Por Leonardo Formentini

O voto do ministro Luiz Fux no julgamento de Jair Bolsonaro é um divisor de águas — e não pelo lado certo. Ao defender a anulação da ação penal e sustentar que o STF não teria competência para julgar o ex-presidente por já não ocupar cargo público, Fux abriu divergência do relator e dos que votaram pela condenação, oferecendo ao réu mais um abrigo processual em um caso de altíssima gravidade institucional.

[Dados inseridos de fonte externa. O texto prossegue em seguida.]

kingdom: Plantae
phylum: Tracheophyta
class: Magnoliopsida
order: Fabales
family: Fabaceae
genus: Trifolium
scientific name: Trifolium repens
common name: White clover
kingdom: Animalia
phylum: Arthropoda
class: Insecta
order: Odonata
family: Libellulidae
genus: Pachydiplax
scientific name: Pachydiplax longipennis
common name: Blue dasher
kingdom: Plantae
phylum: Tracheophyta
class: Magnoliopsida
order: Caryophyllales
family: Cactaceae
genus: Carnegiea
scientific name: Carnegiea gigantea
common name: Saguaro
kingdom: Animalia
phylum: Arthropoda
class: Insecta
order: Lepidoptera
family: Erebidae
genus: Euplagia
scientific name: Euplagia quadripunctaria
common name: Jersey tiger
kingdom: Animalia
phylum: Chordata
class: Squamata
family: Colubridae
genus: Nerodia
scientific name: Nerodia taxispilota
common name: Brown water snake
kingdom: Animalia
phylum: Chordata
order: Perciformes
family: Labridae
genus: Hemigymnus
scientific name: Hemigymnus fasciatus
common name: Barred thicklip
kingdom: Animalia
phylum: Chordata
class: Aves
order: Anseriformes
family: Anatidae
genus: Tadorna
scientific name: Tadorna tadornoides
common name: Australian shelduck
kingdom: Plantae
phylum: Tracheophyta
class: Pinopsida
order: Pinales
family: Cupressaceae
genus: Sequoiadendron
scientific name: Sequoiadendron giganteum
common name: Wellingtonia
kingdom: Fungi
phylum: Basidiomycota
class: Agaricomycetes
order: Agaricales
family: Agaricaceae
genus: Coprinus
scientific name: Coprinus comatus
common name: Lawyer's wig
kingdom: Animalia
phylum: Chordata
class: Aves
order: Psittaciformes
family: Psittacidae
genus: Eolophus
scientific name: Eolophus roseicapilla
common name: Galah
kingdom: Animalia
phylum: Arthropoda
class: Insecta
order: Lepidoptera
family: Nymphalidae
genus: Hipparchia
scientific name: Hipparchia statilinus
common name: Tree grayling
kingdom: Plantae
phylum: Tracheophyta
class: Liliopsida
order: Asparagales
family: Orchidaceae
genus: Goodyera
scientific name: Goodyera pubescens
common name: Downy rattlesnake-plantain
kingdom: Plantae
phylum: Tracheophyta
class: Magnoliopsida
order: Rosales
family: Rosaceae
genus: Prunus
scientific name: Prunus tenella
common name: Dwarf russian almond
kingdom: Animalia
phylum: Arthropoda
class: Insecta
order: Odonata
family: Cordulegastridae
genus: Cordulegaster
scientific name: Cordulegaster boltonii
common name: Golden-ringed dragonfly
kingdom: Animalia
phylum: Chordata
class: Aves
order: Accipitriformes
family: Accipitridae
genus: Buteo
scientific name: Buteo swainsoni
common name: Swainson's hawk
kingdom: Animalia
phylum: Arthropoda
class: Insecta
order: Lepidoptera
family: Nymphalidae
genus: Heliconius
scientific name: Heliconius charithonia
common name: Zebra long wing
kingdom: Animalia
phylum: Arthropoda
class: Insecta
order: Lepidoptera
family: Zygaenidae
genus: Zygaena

A posição de Fux se ancora em teses como “foro cessou, competência não é do STF” e até no risco de “banalização de competência” e “tribunal de exceção”. É um voto que, no plano concreto, alivia o caminho dos poderosos e empurra a responsabilização para longe dos holofotes — exatamente quando o País precisa de respostas firmes sobre ataques ao Estado de Direito.

Enquanto isso, o processo revela atos com materialidade: a acusação descreve tentativa de golpe, organização criminosa e atentado à ordem democrática, e o relator Alexandre de Moraes já apontou Bolsonaro como líder da trama, com Flávio Dino acompanhando pela condenação. Não estamos falando de “opiniões” ou “bravatas”, mas de condutas concretas que colocaram a democracia em risco.

Dói reconhecer, mas o padrão que transparece é conhecido: quando são os “peixinhos”, a marcha é rápida e a mão é pesada; quando são os “tubarões”, surgem atalhos, filigranas e indulgências. O voto de Fux, ao priorizar a porta de saída processual para quem chefiou o ataque às instituições, reforça essa assimetria — um desenho de Justiça que vê demais o poder e de menos o povo.

A Justiça não pode ser cega ao ponto de ignorar os fatos nem ter um olho aberto apenas para favorecer os de sempre. No caso Bolsonaro, há fatos, provas e vítimas; não são pensamentos, são crimes descritos na denúncia, debatidos em julgamento público, com maioria já se formando pela condenação. O voto de Fux escolheu o desvio, não o caminho.